Stored data
-- Opening Marker --
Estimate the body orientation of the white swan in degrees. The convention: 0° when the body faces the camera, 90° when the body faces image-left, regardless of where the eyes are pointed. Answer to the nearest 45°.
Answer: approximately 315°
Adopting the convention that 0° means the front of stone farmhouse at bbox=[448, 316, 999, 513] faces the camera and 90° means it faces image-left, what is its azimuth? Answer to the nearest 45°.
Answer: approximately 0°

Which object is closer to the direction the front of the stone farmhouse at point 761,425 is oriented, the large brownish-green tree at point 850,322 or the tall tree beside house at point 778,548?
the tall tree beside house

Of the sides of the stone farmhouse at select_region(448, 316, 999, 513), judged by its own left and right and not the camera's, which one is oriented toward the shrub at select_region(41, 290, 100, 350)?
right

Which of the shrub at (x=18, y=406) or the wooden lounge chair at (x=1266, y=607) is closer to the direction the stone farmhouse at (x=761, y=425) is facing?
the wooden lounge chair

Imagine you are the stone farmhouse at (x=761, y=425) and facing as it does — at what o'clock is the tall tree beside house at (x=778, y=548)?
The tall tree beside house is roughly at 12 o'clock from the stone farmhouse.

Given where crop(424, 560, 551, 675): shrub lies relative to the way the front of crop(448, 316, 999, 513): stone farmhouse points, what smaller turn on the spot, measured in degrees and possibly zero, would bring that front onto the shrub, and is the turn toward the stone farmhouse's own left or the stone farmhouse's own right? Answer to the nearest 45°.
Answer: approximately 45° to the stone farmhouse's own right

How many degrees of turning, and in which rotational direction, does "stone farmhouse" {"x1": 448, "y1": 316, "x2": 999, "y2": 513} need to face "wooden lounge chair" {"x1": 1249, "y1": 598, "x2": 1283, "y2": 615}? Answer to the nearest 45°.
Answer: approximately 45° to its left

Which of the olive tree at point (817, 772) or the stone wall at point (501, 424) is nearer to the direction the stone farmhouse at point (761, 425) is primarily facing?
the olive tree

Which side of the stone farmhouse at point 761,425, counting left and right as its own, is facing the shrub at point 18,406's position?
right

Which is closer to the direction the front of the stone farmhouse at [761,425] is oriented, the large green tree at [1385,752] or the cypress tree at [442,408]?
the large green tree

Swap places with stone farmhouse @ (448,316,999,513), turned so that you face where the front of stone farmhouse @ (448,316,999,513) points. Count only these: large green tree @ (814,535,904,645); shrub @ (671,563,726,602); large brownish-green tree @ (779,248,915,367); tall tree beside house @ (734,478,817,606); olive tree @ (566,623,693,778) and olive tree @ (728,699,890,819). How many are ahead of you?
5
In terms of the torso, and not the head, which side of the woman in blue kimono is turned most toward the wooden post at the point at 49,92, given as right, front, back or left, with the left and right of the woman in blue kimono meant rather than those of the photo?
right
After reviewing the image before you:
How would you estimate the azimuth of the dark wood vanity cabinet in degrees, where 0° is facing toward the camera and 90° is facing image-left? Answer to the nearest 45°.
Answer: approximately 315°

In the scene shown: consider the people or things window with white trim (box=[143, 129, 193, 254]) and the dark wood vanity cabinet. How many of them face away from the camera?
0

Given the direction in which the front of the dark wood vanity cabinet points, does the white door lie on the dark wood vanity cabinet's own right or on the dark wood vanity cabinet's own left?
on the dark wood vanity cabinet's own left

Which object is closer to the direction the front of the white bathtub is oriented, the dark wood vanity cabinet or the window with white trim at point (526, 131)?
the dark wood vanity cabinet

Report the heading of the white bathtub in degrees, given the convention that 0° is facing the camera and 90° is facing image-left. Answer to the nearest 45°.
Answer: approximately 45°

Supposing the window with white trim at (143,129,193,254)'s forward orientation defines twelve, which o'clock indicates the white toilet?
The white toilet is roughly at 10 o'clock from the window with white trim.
-- Closing Marker --
Exercise instructions:
Please output every line of the stored data above, from first to last, without changing a single character.

Worked solution:
Estimate the body orientation of the white swan in degrees. The convention: 0° when the body faces the camera, 90° when the body faces image-left, regardless of where the eyes are pointed. Answer to the nearest 45°.
Answer: approximately 315°
Adopting the convention that 0° means the front of stone farmhouse at bbox=[448, 316, 999, 513] faces the camera and 90° means it faces image-left, what is its azimuth? Answer to the nearest 45°.
Answer: approximately 0°

Which object is closer to the direction the front of the stone farmhouse at point 761,425 is oriented, the large brownish-green tree at point 850,322 or the tall tree beside house at point 778,548?
the tall tree beside house

Of the sides of the stone farmhouse at select_region(448, 316, 999, 513), judged by its own left and right and not the camera's, which one is oriented toward the shrub at select_region(41, 290, 100, 350)?
right

Which of the shrub at (x=18, y=406) or the wooden lounge chair at (x=1266, y=607) is closer to the direction the stone farmhouse at (x=761, y=425) is facing?
the wooden lounge chair

Imagine you are the stone farmhouse at (x=761, y=425) and facing as it does — at what o'clock is the tall tree beside house at (x=778, y=548)?
The tall tree beside house is roughly at 12 o'clock from the stone farmhouse.

Given where crop(424, 560, 551, 675): shrub lies relative to the way the front of crop(448, 316, 999, 513): stone farmhouse points, what smaller turn on the spot, measured in degrees and possibly zero, would bring that front onto the shrub, and is the turn toward the stone farmhouse's own left or the stone farmhouse's own right? Answer to the nearest 45°.
Answer: approximately 45° to the stone farmhouse's own right

How many degrees of turning, and in which rotational direction, does "stone farmhouse" {"x1": 448, "y1": 316, "x2": 999, "y2": 513} need to face "wooden lounge chair" {"x1": 1249, "y1": 598, "x2": 1283, "y2": 615}? Answer to the nearest 45°.
Answer: approximately 45° to its left

Which of the olive tree at point (817, 772) or the stone wall at point (501, 424) is nearer to the direction the stone farmhouse at point (761, 425) is primarily facing?
the olive tree

Which side of the stone farmhouse at point 761,425, counting left and right as its own, is facing the shrub at point 18,406's position?
right

Which is closer to the direction the front of the stone farmhouse at [761,425] is oriented, the large green tree at [1385,752] or the cypress tree at [442,408]?
the large green tree

Swap places with stone farmhouse @ (448,316,999,513), turned so that you face where the front of stone farmhouse @ (448,316,999,513) points. Count only these: large green tree @ (814,535,904,645); shrub @ (671,563,726,602); large brownish-green tree @ (779,248,915,367); tall tree beside house @ (734,478,817,606); olive tree @ (566,623,693,778) and olive tree @ (728,699,890,819). How many are ahead of you?
5
In terms of the torso, and not the head, which side of the woman in blue kimono is turned most toward the wooden post at the point at 49,92, given as right, front, back or left, with the left and right of the woman in blue kimono meant rather than those of the photo?
right
After reviewing the image before you:
How would you estimate the azimuth of the dark wood vanity cabinet in degrees, where 0° is facing toward the camera and 90° is facing image-left? Answer to the nearest 45°.
Answer: approximately 315°

In the scene shown: consider the people or things window with white trim (box=[143, 129, 193, 254]) and the dark wood vanity cabinet. How many of them face away from the camera?
0

Given the direction in which the front of the dark wood vanity cabinet points, does the white door lie on the dark wood vanity cabinet's own right or on the dark wood vanity cabinet's own left?
on the dark wood vanity cabinet's own left

Which object is closer to the direction the front of the white bathtub is oriented, the dark wood vanity cabinet or the window with white trim at point (526, 131)?
the dark wood vanity cabinet

Report the heading of the white bathtub in degrees, given the convention that 0° is facing the camera and 90° is facing image-left. Answer to the nearest 45°.
Answer: approximately 45°

Supposing the window with white trim at (143,129,193,254)'s forward orientation defines twelve, which o'clock indicates the white toilet?
The white toilet is roughly at 10 o'clock from the window with white trim.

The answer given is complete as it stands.